Смеркалось. Суман накупила овощей — в конце дня они продавались дешевле.

— Берите бобы, уважаемая. Только что принесла, совсем свежие, — уговаривала толстая зеленщица в рваном сари. Неторопливо перекладывая овощи и совершенно не обращая внимания на то, что при каждом движении в прорехах сверкало голое тело.

Подавая кошелку, Суман еще спросила:

— А что у вас спрятано вот там, под красной тряпкой? Небось что-нибудь получше? — Суман захотелось подразнить толстуху.

— Что вы, уважаемая. Там лежит мой братишка. «Получше»! — рассмеялась та.

— Братишка?

— Да, — гордо ответила женщина.

— Ведь совсем недавно я покупала у вас, и его не было…

— С тех пор, как вы покупали в последний раз, прошло уже семь дней, — вздохнула та. — Барышня, что вам дать еще?
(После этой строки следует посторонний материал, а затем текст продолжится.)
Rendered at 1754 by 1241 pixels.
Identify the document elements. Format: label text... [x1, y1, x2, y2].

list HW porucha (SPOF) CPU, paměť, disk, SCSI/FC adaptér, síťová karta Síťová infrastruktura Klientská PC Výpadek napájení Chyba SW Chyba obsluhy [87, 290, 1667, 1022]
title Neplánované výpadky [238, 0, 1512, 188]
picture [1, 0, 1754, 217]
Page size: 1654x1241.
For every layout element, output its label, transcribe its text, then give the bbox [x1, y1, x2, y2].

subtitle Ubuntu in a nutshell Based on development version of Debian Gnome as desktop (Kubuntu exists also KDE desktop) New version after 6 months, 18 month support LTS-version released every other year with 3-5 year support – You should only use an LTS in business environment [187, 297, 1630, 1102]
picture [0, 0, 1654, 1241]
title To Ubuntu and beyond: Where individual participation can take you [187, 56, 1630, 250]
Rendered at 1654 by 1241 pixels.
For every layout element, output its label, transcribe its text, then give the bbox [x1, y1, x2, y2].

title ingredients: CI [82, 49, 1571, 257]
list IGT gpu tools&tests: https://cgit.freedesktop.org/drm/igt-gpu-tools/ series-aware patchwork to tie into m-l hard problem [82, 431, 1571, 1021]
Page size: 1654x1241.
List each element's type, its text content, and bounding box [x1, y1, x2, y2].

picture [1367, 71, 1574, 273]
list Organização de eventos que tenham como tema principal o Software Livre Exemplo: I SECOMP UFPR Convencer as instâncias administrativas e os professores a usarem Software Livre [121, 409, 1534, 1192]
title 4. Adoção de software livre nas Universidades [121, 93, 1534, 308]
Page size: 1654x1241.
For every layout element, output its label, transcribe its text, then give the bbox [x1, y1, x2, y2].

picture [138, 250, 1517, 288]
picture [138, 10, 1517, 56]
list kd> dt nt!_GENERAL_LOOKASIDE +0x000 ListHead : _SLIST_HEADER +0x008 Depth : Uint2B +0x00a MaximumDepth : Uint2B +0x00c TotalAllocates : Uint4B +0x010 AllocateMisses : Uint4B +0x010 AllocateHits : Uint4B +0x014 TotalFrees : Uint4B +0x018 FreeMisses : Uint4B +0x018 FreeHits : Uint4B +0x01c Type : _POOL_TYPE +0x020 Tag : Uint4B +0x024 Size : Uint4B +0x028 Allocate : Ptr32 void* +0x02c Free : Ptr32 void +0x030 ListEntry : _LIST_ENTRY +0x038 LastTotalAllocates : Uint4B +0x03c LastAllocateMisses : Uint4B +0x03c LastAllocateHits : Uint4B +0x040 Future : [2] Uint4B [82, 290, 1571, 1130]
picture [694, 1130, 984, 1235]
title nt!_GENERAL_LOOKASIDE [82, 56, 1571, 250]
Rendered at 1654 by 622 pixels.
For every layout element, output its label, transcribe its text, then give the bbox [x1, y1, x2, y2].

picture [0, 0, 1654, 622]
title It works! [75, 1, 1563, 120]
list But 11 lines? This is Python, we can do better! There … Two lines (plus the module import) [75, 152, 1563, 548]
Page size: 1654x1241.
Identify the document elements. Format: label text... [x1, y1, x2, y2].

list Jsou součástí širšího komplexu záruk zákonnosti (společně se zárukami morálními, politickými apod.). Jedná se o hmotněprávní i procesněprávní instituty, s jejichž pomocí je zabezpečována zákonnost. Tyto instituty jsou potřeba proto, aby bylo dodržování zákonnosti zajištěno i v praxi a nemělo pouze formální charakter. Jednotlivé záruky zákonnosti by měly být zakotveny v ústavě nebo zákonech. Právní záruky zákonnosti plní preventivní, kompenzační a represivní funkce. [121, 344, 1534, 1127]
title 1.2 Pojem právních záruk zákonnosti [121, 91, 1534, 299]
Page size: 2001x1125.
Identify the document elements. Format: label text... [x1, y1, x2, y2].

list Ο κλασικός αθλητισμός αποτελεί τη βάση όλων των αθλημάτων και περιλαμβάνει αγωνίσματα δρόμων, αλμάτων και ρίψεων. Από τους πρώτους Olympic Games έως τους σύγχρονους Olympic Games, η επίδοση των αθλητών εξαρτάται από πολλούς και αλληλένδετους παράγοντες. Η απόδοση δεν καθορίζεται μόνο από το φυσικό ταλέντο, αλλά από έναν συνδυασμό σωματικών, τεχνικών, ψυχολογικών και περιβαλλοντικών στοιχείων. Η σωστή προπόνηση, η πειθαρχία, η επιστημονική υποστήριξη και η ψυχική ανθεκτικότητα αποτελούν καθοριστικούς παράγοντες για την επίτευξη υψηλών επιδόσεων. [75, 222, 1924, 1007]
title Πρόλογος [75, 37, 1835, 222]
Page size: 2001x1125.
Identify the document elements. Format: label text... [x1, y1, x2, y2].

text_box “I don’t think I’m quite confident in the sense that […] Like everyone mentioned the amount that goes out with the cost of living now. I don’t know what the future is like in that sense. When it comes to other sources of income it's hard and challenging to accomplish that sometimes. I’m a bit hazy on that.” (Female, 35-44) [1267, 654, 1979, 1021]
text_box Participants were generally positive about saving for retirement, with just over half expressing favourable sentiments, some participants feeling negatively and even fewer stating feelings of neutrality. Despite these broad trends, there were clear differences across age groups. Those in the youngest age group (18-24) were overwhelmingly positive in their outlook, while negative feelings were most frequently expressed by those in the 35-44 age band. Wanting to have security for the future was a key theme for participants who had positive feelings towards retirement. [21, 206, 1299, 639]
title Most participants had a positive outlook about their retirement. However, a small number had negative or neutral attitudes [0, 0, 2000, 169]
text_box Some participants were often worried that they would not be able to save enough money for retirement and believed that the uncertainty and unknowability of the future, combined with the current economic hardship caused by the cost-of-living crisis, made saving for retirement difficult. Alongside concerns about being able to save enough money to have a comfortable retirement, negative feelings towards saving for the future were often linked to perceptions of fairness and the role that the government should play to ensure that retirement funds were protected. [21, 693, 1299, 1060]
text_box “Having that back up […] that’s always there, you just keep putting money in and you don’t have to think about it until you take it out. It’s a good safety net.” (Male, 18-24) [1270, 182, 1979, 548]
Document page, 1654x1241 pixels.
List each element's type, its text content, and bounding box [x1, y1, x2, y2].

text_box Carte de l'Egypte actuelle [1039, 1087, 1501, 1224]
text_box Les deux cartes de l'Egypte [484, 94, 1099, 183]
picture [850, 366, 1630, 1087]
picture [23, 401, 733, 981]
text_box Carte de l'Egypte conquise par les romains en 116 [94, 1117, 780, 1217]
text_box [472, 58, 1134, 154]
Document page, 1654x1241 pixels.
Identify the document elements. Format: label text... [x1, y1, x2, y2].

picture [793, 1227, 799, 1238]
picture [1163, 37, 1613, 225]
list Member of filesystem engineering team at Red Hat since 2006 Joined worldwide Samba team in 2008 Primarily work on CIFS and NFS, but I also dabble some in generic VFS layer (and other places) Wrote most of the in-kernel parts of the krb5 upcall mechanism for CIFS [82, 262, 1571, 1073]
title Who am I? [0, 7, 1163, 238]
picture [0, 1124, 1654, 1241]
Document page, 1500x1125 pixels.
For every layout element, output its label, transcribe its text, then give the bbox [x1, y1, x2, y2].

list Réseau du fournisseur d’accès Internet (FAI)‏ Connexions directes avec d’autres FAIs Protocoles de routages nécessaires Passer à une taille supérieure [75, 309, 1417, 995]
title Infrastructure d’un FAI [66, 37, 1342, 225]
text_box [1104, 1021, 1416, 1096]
Возьмите горный перец.

Рядом старик зеленщик выкладывал пирамиду из баклажанов. Они все время рассыпались. Старик терпеливо собирал их и начинал заново.

— Милость божия — это бесценный дар. Когда бог захочет, тогда и наградит, — пробормотал он.

Красное покрывало зашевелилось, ребенок замахал крохотными смуглыми кулачками. На запястьях были привязаны черные и синие камешки-амулеты. Ребенок засучил ножками и пронзительно завопил. Зеленщица крикнула:

— Сона, эй, Сона!

За лавчонкой с камышовой крышей, под большим магазином, был подвал. Оттуда выбралась коза, удивленно осмотрелась и направилась к торговке овощами, за ней вышла девочка лет пяти или шести, в длинном, до пят, платье, которое шили не на нее или на вырост, а скорее всего кем-то подаренном, за девочкой приковылял, весело помахивая хвостом, щенок. Девочка подошла, стащила с малыша красное покрывало, отбросила в сторону и взяла ребенка на руки. Голова у малыша бессильно повисла.

— Что ты делаешь? Ведь у него переломится шейка, — испугалась Суман и потянулась к ребенку.

Зеленщица засмеялась:

— У бедняков шеи крепкие, не так-то легко переламываются… Неси его отсюда… Так, что вам еще положить, уважаемая?

Девочка унесла ребенка в угол под камышовый навес. Ноги и шея малыша болтались из стороны в сторону. Она опустилась с ним на корточки и стала его баюкать. Щенок присел возле нее, а коза обнюхивала девочке спину.

— Нет, сестра, больше мне ничего не надо. Я набрала на все деньги, — ответила Суман, рассчиталась, взяла сумку и пошла.

По обеим сторонам узенькой пыльной улицы стояли лавчонки торговцев фруктами и овощами. Кое-где между ними пристроились лоточники, и в тусклом свете масляных плошек виднелись длинные бруски неочищенного сахара, мелкий горошек, дешевое печенье из гороховой муки, соленые бисквиты. Мальчишка под густым тамариндовым деревом старательно возводил высокую пирамиду из золотисто-желтых лимонов. Рядом лежали связки пахучей зеленой мяты, целая гора имбиря, а на ветви тамаринда была подвешена проволочная корзинка, полная яиц.

Суман добралась до перекрестка. Теперь ей оставалось только купить немного фруктов и катушку белых ниток. Здесь, на перекрестке, была ужасная толчея, из-за шума нельзя было различить голоса продавцов, даже если они кричали над самым ухом.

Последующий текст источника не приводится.